§ **Prompt**
Check each line of the entries. Copy the ones that contain the string "Assemblée".

§ **Dataset content**
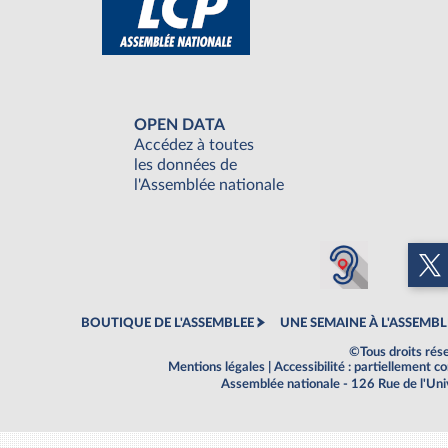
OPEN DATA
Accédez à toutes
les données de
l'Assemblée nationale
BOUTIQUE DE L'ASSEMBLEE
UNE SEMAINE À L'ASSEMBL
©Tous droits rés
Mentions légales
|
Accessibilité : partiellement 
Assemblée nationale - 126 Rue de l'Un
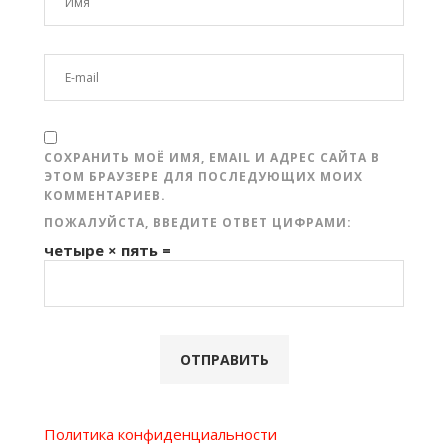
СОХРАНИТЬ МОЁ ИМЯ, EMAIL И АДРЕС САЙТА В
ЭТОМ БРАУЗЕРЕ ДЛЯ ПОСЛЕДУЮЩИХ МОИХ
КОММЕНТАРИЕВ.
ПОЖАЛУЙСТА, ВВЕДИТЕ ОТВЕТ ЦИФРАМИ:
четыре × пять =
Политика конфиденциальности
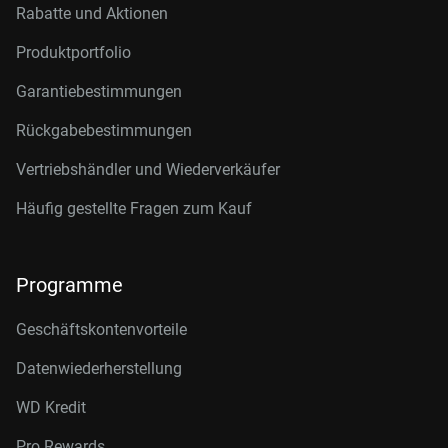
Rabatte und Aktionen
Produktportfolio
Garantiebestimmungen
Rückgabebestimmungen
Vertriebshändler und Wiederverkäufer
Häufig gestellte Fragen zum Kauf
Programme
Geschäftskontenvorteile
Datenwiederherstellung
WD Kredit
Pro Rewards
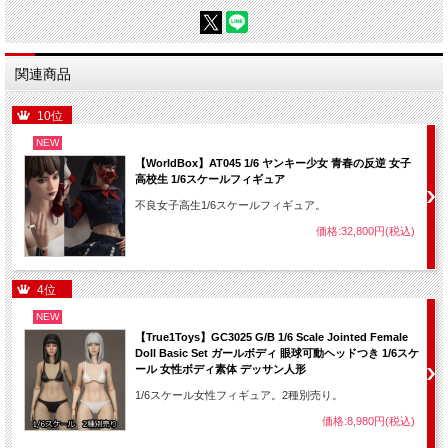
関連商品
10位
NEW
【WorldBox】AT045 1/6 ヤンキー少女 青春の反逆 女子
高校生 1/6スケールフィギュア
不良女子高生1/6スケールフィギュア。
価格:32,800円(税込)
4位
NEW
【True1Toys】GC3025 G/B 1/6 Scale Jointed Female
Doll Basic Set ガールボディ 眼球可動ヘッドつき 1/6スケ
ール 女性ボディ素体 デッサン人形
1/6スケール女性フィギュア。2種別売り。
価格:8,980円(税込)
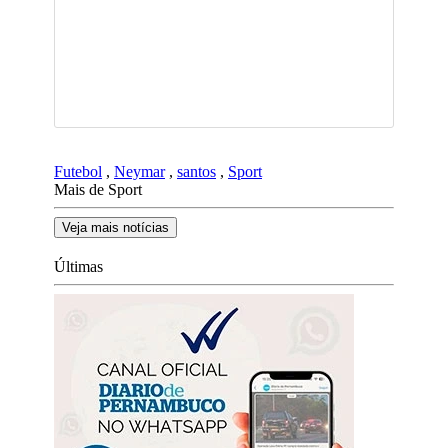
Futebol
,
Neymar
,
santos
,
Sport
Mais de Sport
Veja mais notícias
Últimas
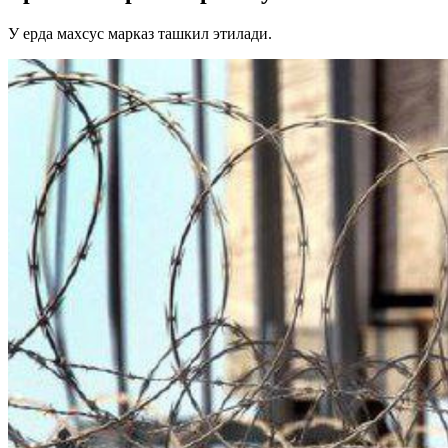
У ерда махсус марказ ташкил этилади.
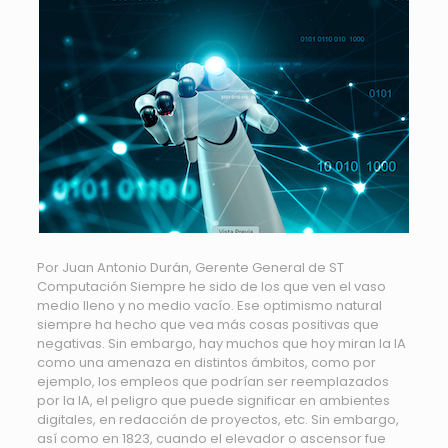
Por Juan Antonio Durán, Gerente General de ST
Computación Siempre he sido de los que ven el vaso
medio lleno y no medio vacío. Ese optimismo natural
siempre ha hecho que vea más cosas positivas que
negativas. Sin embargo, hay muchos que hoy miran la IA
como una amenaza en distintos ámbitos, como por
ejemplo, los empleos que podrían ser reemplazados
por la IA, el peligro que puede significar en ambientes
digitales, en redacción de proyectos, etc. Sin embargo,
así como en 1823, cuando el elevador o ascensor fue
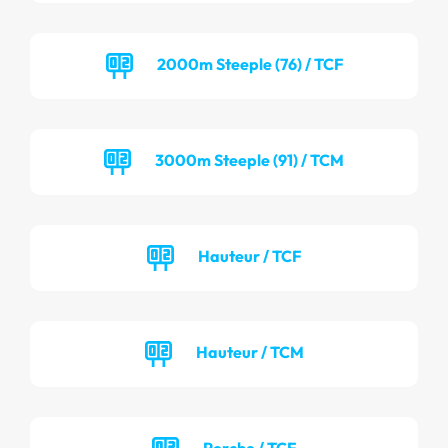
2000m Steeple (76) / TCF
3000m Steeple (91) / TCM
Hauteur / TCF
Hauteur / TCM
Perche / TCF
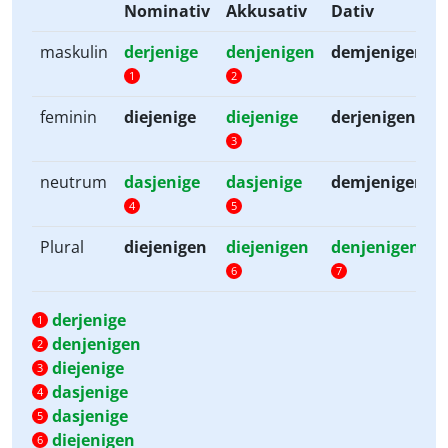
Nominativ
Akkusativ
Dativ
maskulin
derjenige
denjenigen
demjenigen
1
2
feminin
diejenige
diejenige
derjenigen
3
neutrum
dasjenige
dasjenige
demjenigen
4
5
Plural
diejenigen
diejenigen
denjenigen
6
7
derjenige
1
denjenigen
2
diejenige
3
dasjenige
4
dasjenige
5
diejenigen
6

§ **Response to the task**
l'Assemblée nationale
Assemblée nationale - 126 Rue de l'Un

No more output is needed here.